━━ Document text
It should perhaps be no surprise that two previous recipients of the Molson Prize—visionary thinkers Marshall McLuhan and Northrop Frye—were two of Kerr’s own mentors as a student.

“I based my ‘Ways of Seeing’ UVic class on McLuhan’s method,” says Kerr. “We’d all be sitting around in a circle and he’d just talk—we’d rarely say anything—and his mind bounced around like a wonderful hummingbird, or maybe a big eagle. It totally fascinated me that learning wasn’t something you found in a book but something you put together in your mind . . . it was a very different way of approaching it. Frye, he was more of an academic, but he was also a mystic.”

Given that she’s still guided by the influence of her own mentors, what advice does she offer her own students? “Learn the rules and then break them. Be fearless and authentic in your art.  Do not copy. Be an original. Be a compassionate and curious human first, an artist second and only then perhaps a production designer.”
━━━━
Parts of the exercise:
a) In the passage about Kerr and her mentors, which two earlier Molson Prize recipients had been Kerr's mentors as a student?
b) Please continue the passage about Kerr and her mentors from its last sentence.
━━ Record set
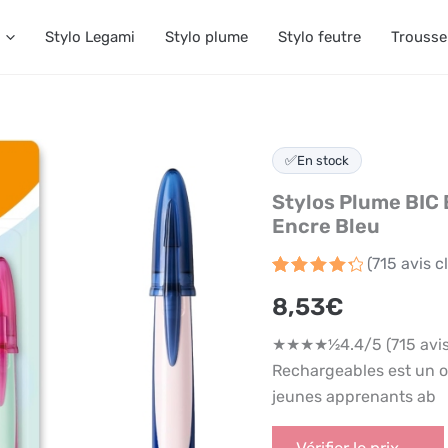
Stylo Legami
Stylo plume
Stylo feutre
Trousse
✅
En stock
Stylos Plume BIC 
Encre Bleu
(
715
avis cl
Noté
715
4.4
8,53
€
sur 5
basé
sur
★★★★½4.4/5 (715 avis 
notations
client
Rechargeables est un out
jeunes apprenants ab
Vérifier le prix →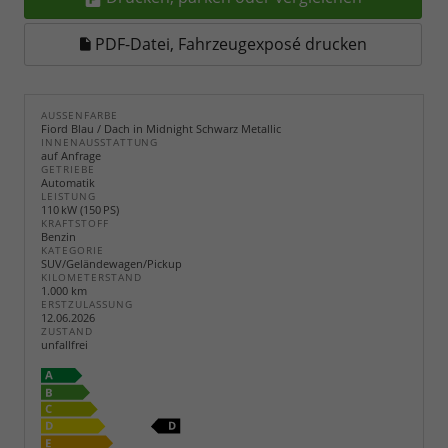
PDF-Datei, Fahrzeugexposé drucken
AUSSENFARBE
Fiord Blau / Dach in Midnight Schwarz Metallic
INNENAUSSTATTUNG
auf Anfrage
GETRIEBE
Automatik
LEISTUNG
110 kW (150 PS)
KRAFTSTOFF
Benzin
KATEGORIE
SUV/Geländewagen/Pickup
KILOMETERSTAND
1.000 km
ERSTZULASSUNG
12.06.2026
ZUSTAND
unfallfrei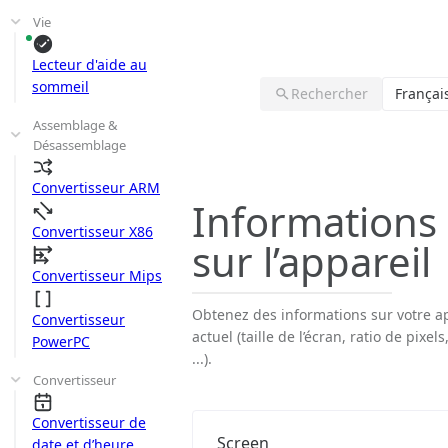
Vie
Lecteur d'aide au
sommeil
Rechercher
Françai
Assemblage &
Désassemblage
Convertisseur ARM
Informations
Convertisseur X86
sur l’appareil
Convertisseur Mips
Obtenez des informations sur votre a
Convertisseur
actuel (taille de l’écran, ratio de pixel
PowerPC
...).
Convertisseur
Convertisseur de
Screen
date et d’heure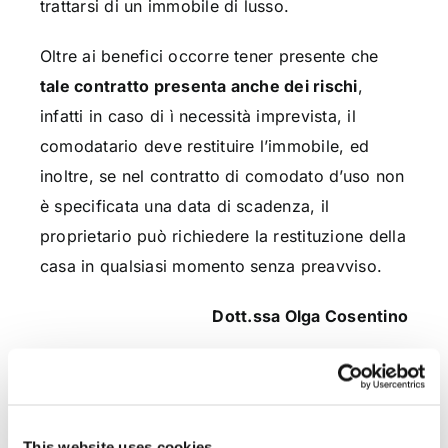
trattarsi di un immobile di lusso.
Oltre ai benefici occorre tener presente che
tale contratto presenta anche dei rischi
,
infatti in caso di ì necessità imprevista, il
comodatario deve restituire l’immobile, ed
inoltre, se nel contratto di comodato d’uso non
è specificata una data di scadenza, il
proprietario può richiedere la restituzione della
casa in qualsiasi momento senza preavviso.
Dott.ssa Olga Cosentino
CONDIVIDI SUI SOCIAL
This website uses cookies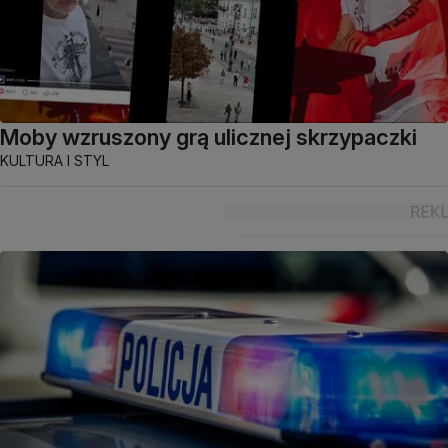
Moby wzruszony grą ulicznej skrzypaczki
KULTURA I STYL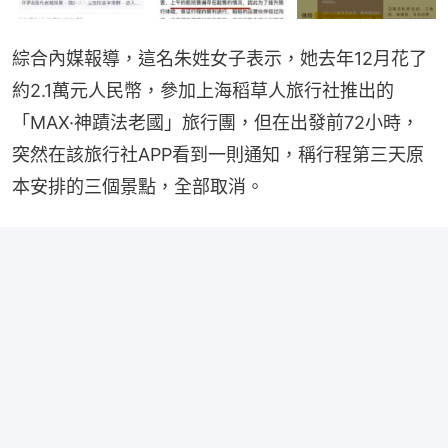
綜合內媒報導，這名朱姓女子表示，她去年12月花了
約2.1萬元人民幣，參加上海稻草人旅行社推出的
「MAX·神蹟法老國」旅行團，但在出發前72小時，
突然在該旅行社APP看到一則通知，稱行程第三天原
本安排的三個景點，全部取消。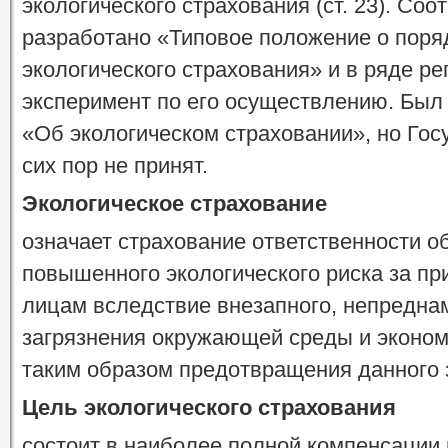
экологического страхования (ст. 23). Со
разработано «Типовое положение о поря
экологического страхования» и в ряде р
эксперимент по его осуществлению. Был 
«Об экологическом страховании», но Гос
сих пор не принят.
Экологическое страхование
означает страхование ответственности о
повышенного экологического риска за п
лицам вследствие внезапного, непреднам
загрязнения окружающей среды и эконо
таким образом предотвращения данного 
Цель экологического страхования
состоит в наиболее полной компенсации 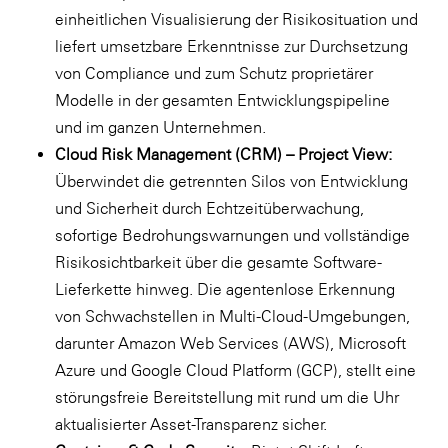
einheitlichen Visualisierung der Risikosituation und
liefert umsetzbare Erkenntnisse zur Durchsetzung
von Compliance und zum Schutz proprietärer
Modelle in der gesamten Entwicklungspipeline
und im ganzen Unternehmen.
Cloud Risk Management (CRM) – Project View:
Überwindet die getrennten Silos von Entwicklung
und Sicherheit durch Echtzeitüberwachung,
sofortige Bedrohungswarnungen und vollständige
Risikosichtbarkeit über die gesamte Software-
Lieferkette hinweg. Die agentenlose Erkennung
von Schwachstellen in Multi-Cloud-Umgebungen,
darunter Amazon Web Services (AWS), Microsoft
Azure und Google Cloud Platform (GCP), stellt eine
störungsfreie Bereitstellung mit rund um die Uhr
aktualisierter Asset-Transparenz sicher.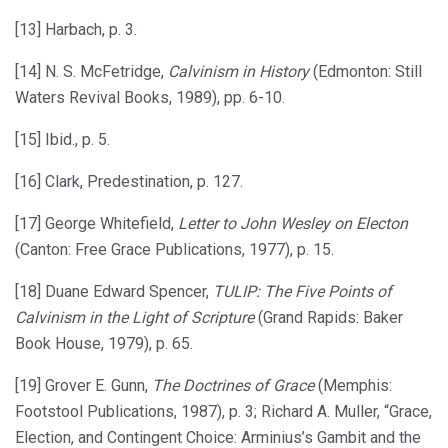
[13] Harbach, p. 3.
[14] N. S. McFetridge,
Calvinism in History
(Edmonton: Still
Waters Revival Books, 1989), pp. 6-10.
[15] Ibid., p. 5.
[16] Clark, Predestination, p. 127.
[17] George Whitefield,
Letter to John Wesley on Electon
(Canton: Free Grace Publications, 1977), p. 15.
[18] Duane Edward Spencer,
TULIP: The Five Points of
Calvinism in the Light of Scripture
(Grand Rapids: Baker
Book House, 1979), p. 65.
[19] Grover E. Gunn,
The Doctrines of Grace
(Memphis:
Footstool Publications, 1987), p. 3; Richard A. Muller, “Grace,
Election, and Contingent Choice: Arminius’s Gambit and the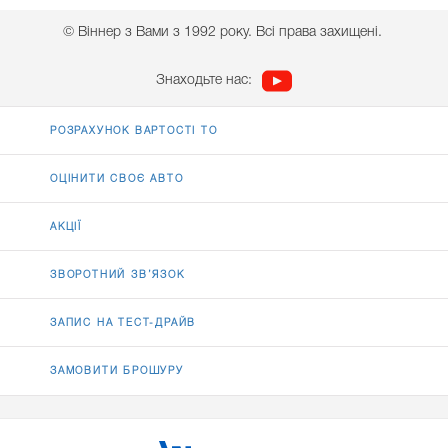
© Віннер з Вами з 1992 року. Всі права захищені.
Знаходьте нас:
РОЗРАХУНОК ВАРТОСТІ ТО
ОЦІНИТИ СВОЄ АВТО
АКЦІЇ
ЗВОРОТНИЙ ЗВ’ЯЗОК
ЗАПИС НА ТЕСТ-ДРАЙВ
ЗАМОВИТИ БРОШУРУ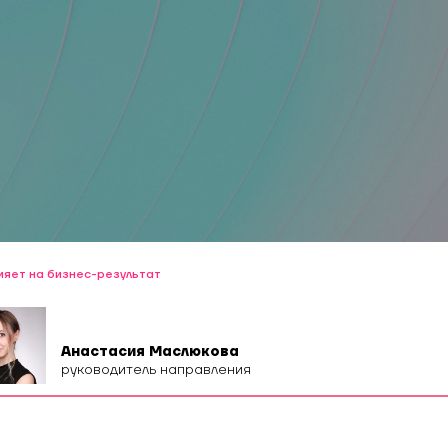
ияет на бизнес-результат
Анастасия Маслюкова
руководитель направления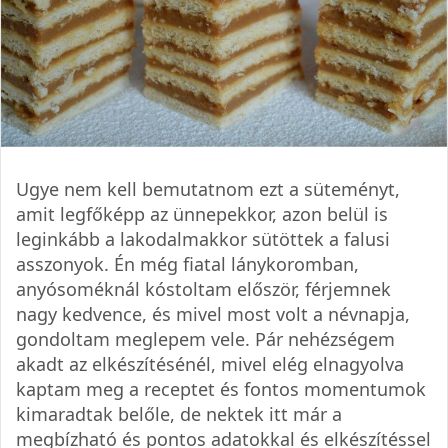
Ugye nem kell bemutatnom ezt a süteményt,
amit legfőképp az ünnepekkor, azon belül is
leginkább a lakodalmakkor sütöttek a falusi
asszonyok. Én még fiatal lánykoromban,
anyósoméknál kóstoltam először, férjemnek
nagy kedvence, és mivel most volt a névnapja,
gondoltam meglepem vele. Pár nehézségem
akadt az elkészítésénél, mivel elég elnagyolva
kaptam meg a receptet és fontos momentumok
kimaradtak belőle, de nektek itt már a
megbízható és pontos adatokkal és elkészítéssel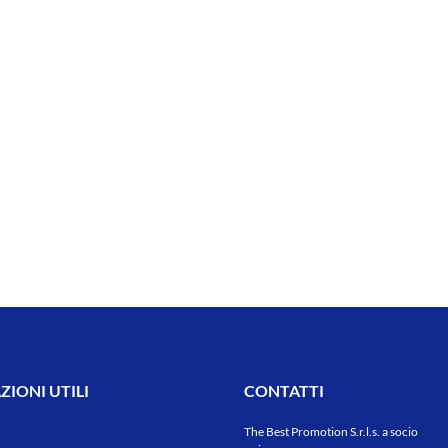
IONI UTILI
CONTATTI
The Best Promotion S.r.l.s. a socio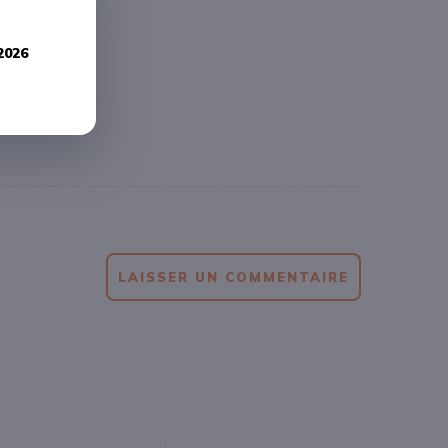
2026
LAISSER UN COMMENTAIRE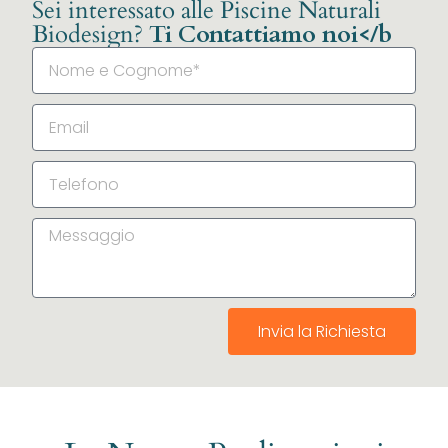
Sei interessato alle Piscine Naturali
Biodesign?
Ti Contattiamo noi</b
Invia la Richiesta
━━━━
Results for the exercise:
a) Marshall McLuhan and Northrop Frye.

b)
Over 22 million people attended Vancouver’s Expo 86 and were thrilled by the colourul spectacle of the Canadian Pavilion’s First Theatre, with production design by Mary Kerr (Image provided courtesy of Mary Kerr)

Theatre in a time of crisis

Finally, with international productions at a halt because of the current COVID-19 pandemic, Kerr is currently working on a collection of essays and stories about her life and experiences as a designer—which, combined with the Molson Prize, has offered the opportunity for reflection.

“In Buddhism, they talk about the Kalachakra wheel—when the wheel of the world turns, things change—and some say that’s what’s going on right now. Will theatre come back the way it was? I don’t think so—and I don’t think it should,” she reflects.

“I keep wondering what McLuhan, who could see to the edge of the earth, would be saying or doing in this precarious time. He called artists the ‘early warning systems of a culture’ . . . so how can we warn and help today?”

Whatever the future holds for theatrical presentations, it’s a safe bet Mary Kerr will be there on the edge herself, envisioning a dynamic and colourful design.

Playful and bright, Kerr’s production design was an ideal match for the fairy tale classic, The Wind In The Willows, staged at UVic’s Phoenix Theatre in 2007. (Photo: Tim Matheson)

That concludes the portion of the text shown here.